Recently Rob Bell was quoted as saying some rather provocative things about the church, homosexuality, gay marriage, and the irrelevancy of the Bible. As has been the case for the last few years, whenever Bell speaks there is a minor firestorm that erupts. One of the unfortunate aspects of the firestorm is at some important truths often get lost in the conflagration.
In this case, Bell was making the case that it is inevitable that the church at large will come to accept gay marriage. Bell said, “I think culture is already there and the church will continue to be even more irrelevant when it quotes letters from 2,000 years ago as their best defense, when you have in front of you flesh-and-blood people who are your brothers and sisters, and aunts and uncles, and co-workers and neighbors, and they love each other and just want to go through life,”
Without getting into whether or not it is inevitable that the church at large will adopt gay marriage as acceptable and without dealing with the crux of the issues regarding homosexuality, I want to focus on Bell’s statement about the Bible. In many ways it was what most set people off. I can understand that. Here is Bell, a former darling of the evangelical camp, all be it a more progressive strain of it. He was hailed as a preacher and Bible teacher for a new generation. Now here he is pointing out the irrelevance of the very scriptures he made his teaching reputation. The sense of betrayal that Christians feel when one of our own turns on the things we hold dear and believed he taught only adds to the blaze.
But let’s try to set all that aside for a moment as look at what Bell is saying from the perspective of the secular world we are trying to influence for Christ. When Bell says, “the church will continue to be even more irrelevant when it quotes letters from 2,000 years ago as their best defense” he has a point that we need to hear. If you are a follower of Christ I would hope that all you need is the truth of those letters in the Bible written 2,000 years ago. They are the eternal truth of the Word of God and they have authority in our lives, something every denomination and church from liberal to conservative has in their creeds in some fashion. But if you look at it from the perspective of the person who does not believe the Bible to be the Word of God and to have authority in our lives then yes, quoting 2,000 year old letters carries no weight, it has no influence. People are just not there. It is comparable to a Muslim quoting the Quran to a Christian. The Christian would consider it irrelevant because they do not consider the Quran to have any weight or authority. That is where many people are today and have been since antiquity.
It needs to be noted that the Apostle Paul understood this. In Acts 17 Paul is in Athens, the center of philosophical learning, debate and even academic snobbery. After spending a few days getting a handle on the culture of Athens Paul begins to speak and debate the leading thinkers of the culture. He wants them to understand the Gospel and embrace Jesus as Lord. When he speaks he starts not by quoting the Bible, in this case some things written by Moses and other prophets between 400 and 2,000 years earlier. Rather he begins by quoting a Greek philosopher named Epimenides who lived more than 600 years before Paul. What Paul does is appeal to an authority that his audience would respect and then uses what they already agree to as a bridge to get to the truth of who Jesus is. Simply quoting the Bible to his audience would have gotten Paul nowhere fast. He was not denying the Gospel. He was being wise in how he presented it in order to best communicate with his hearers.

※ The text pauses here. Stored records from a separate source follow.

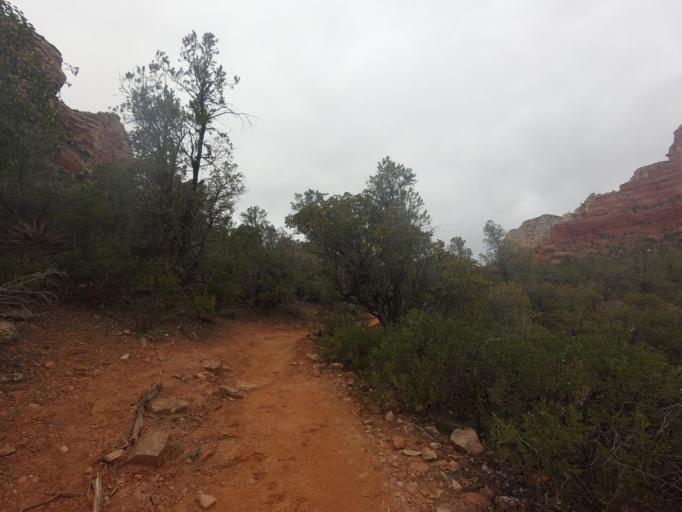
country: US
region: Arizona
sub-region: Yavapai County
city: Village of Oak Creek (Big Park)
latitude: 34.8027
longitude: -111.7475
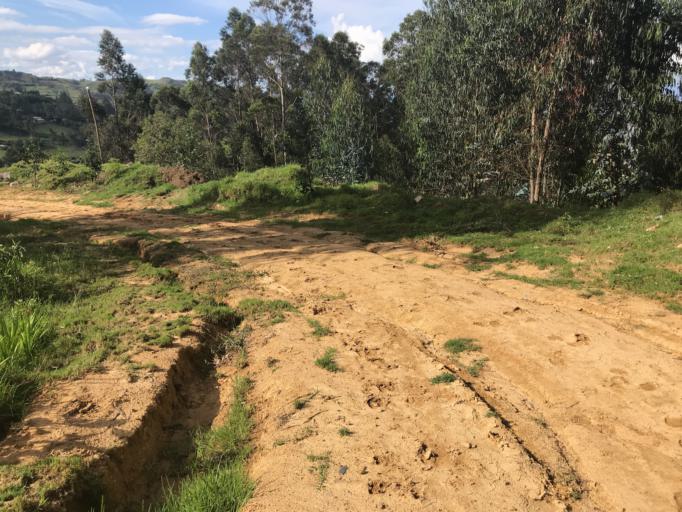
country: PE
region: Cajamarca
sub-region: Provincia de Chota
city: Querocoto
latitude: -6.3632
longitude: -79.0304
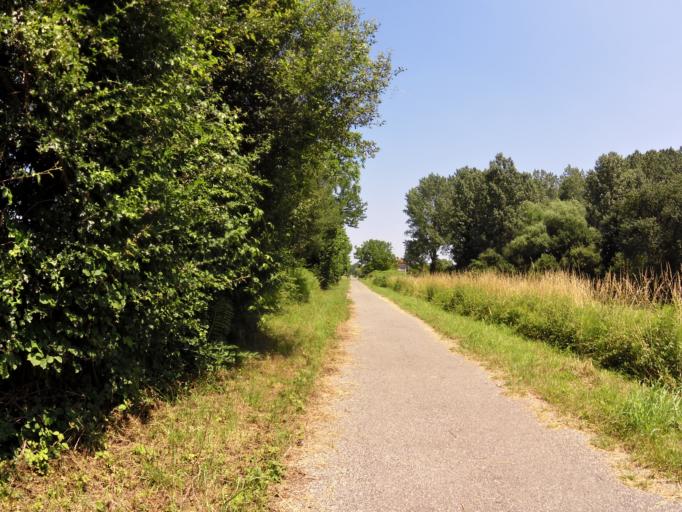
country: FR
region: Aquitaine
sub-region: Departement des Pyrenees-Atlantiques
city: Salies-de-Bearn
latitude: 43.4564
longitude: -0.9903
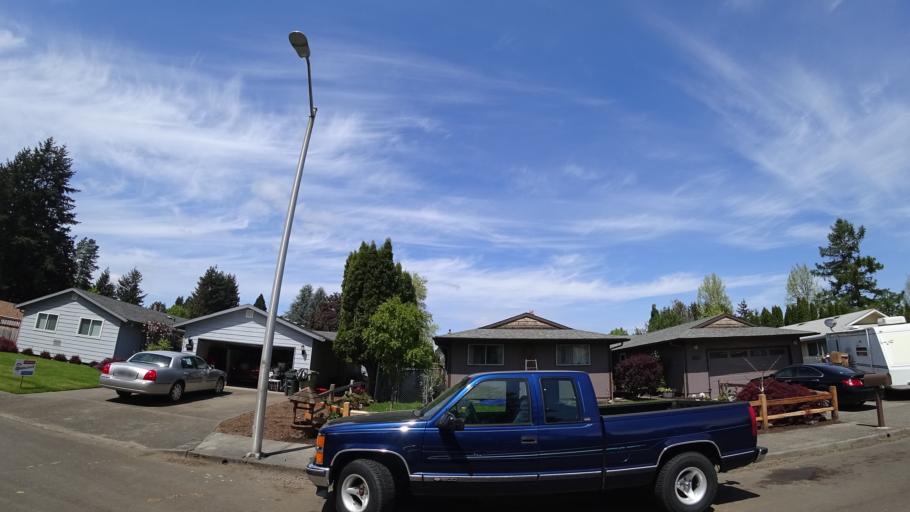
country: US
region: Oregon
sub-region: Washington County
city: Aloha
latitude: 45.4782
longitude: -122.8832
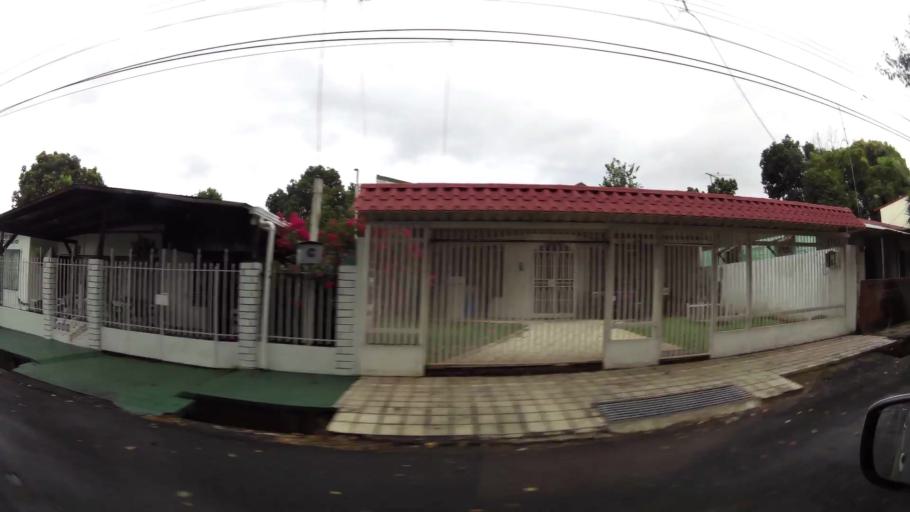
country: CR
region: Puntarenas
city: Esparza
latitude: 9.9934
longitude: -84.6665
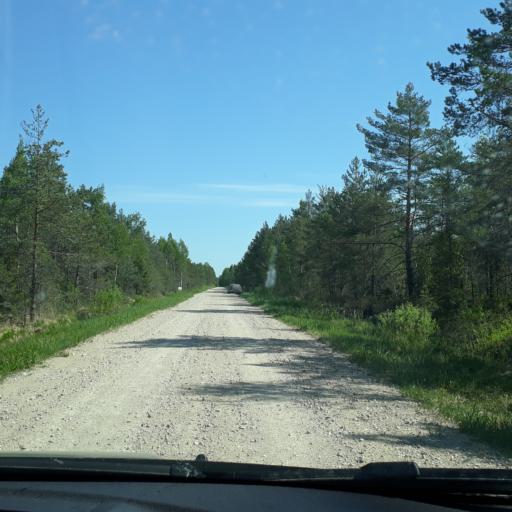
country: EE
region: Paernumaa
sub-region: Vaendra vald (alev)
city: Vandra
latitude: 58.7430
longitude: 24.9839
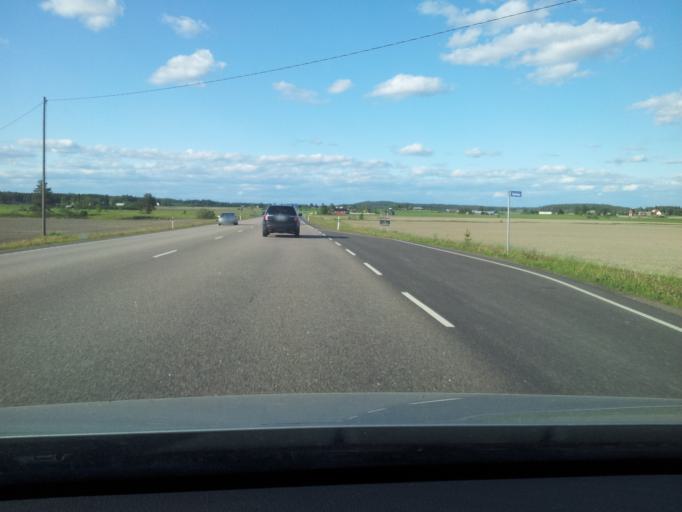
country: FI
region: Kymenlaakso
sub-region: Kouvola
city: Elimaeki
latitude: 60.7388
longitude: 26.4443
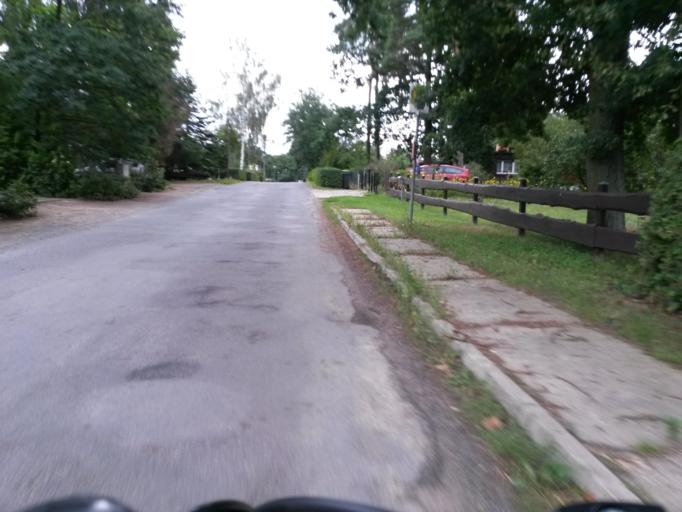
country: DE
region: Brandenburg
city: Angermunde
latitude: 53.0034
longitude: 13.9816
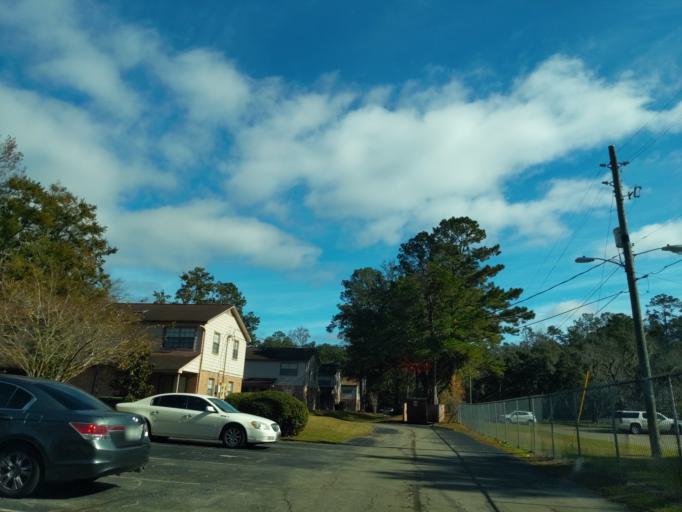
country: US
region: Florida
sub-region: Leon County
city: Tallahassee
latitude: 30.4770
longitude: -84.3225
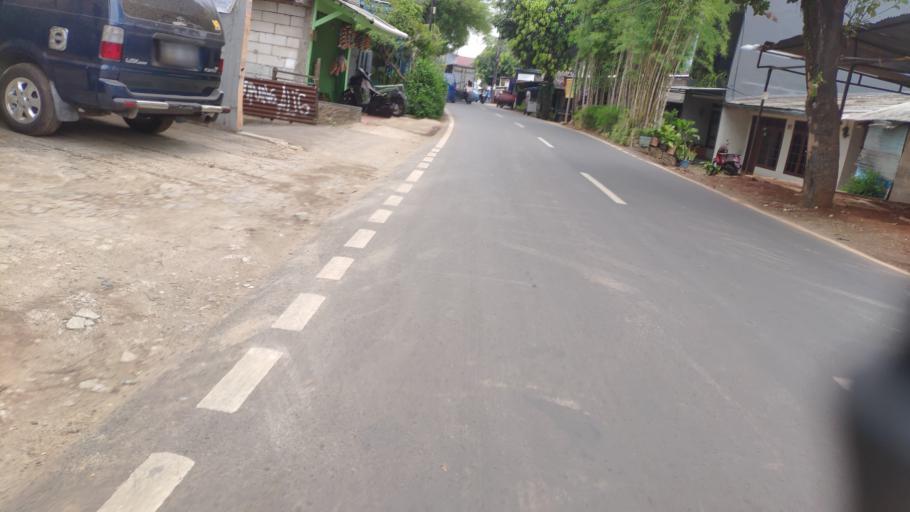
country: ID
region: West Java
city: Depok
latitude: -6.3462
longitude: 106.8245
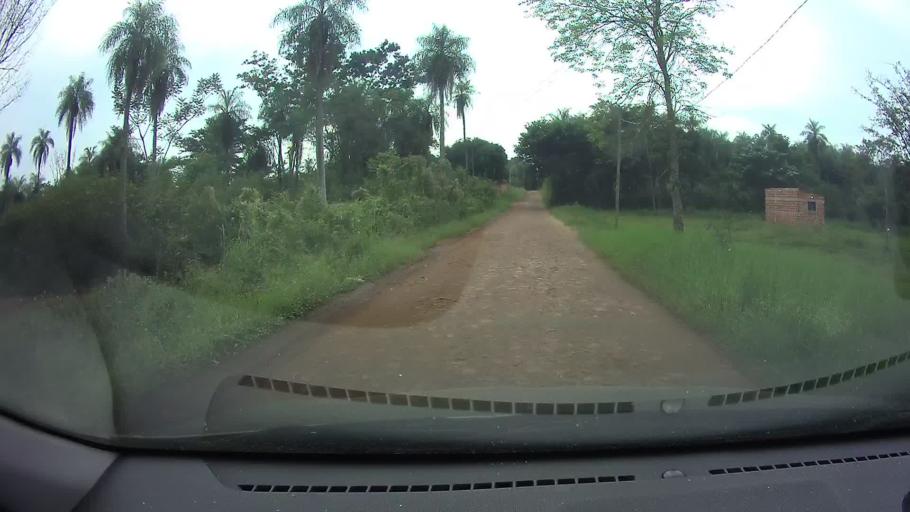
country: PY
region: Central
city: Limpio
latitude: -25.2391
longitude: -57.4622
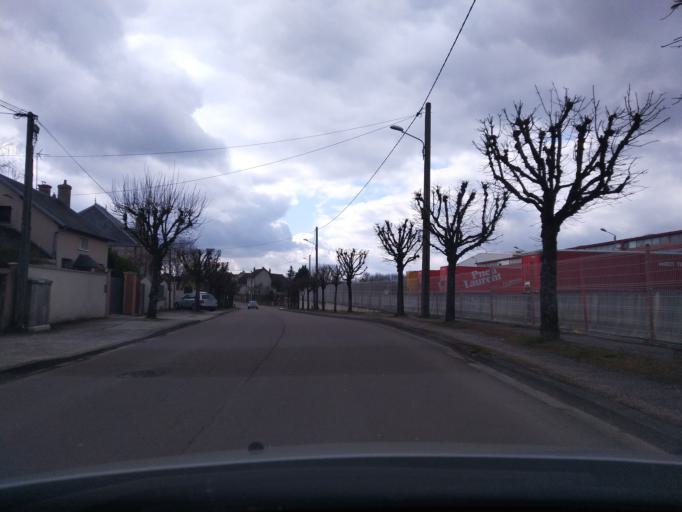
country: FR
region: Bourgogne
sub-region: Departement de l'Yonne
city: Avallon
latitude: 47.4939
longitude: 3.9215
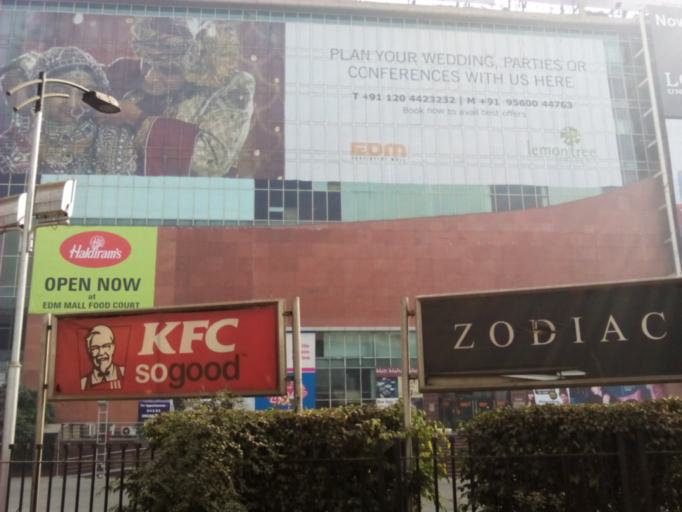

Bells says that if we are quoting the Bible as our best defense we are going to be increasingly irrelevant. He is partly right. Ultimately the Bible is our best case for the truth of God. It is living and active and sharper than any two-edged sword and will cut between bone and marrow, to quote Hebrews 4:12. But it is not our only tool and it is not always the first one we should use. For Christians to truly impact the world and people in it we need to understand what they hold as authoritative. What carries weight with them? What truths are to be found in their thinking that lead to the truth of Christ found in the Bible? Those truths are there. Paul says in Romans 1 that the knowledge of God is present within every human being but we suppress that knowledge to follow gods of our own making. That residual knowledge makes itself known in various ways, in little truths and in the yearnings in the hearts of men and women. We need to be students of the culture like Paul was in order to show people exactly why the Word of God is their best hope for finding truth and living life as it was meant to be.
Unfortunately, the reaction to Bell’s statement is typically to shout our Bible verses louder and with more anger in our attempt to prove to people that the Bible is relevant to the subject at hand. We do not need to make the Bible relevant. It is always relevant. Certainly getting angry over it doesn’t serve us or Jesus well. What we need to do is show the culture that much of what they already believe is contained within the Bible, just as Paul did in Athens. I may disagree with Rob Bell on many, many things. But we need to hear what he is saying from the perspective of a disbelieving culture so that we can better communicate the truth of God to people immersed in it.
WIthin his statement we can see what drives Bell. It is the people standing in front of him. I think he has an incredibly compassionate heart. As his famous books says, Love Wins. Bell is right that Evangelical Christians could take a few lessons in love, especially loving your neighbor who is a complete and total enemy of the things of God. Where Bell goes astray is thinking that you can have a loving God without also having a holy God, a just God, a God who gets angry over evil and injustice. We Christians are big on speaking the truth to people. But we are called by the truth of Scripture to “speak the truth in love.” Incidentally, that also applies to how we speak to and about Rob Bell.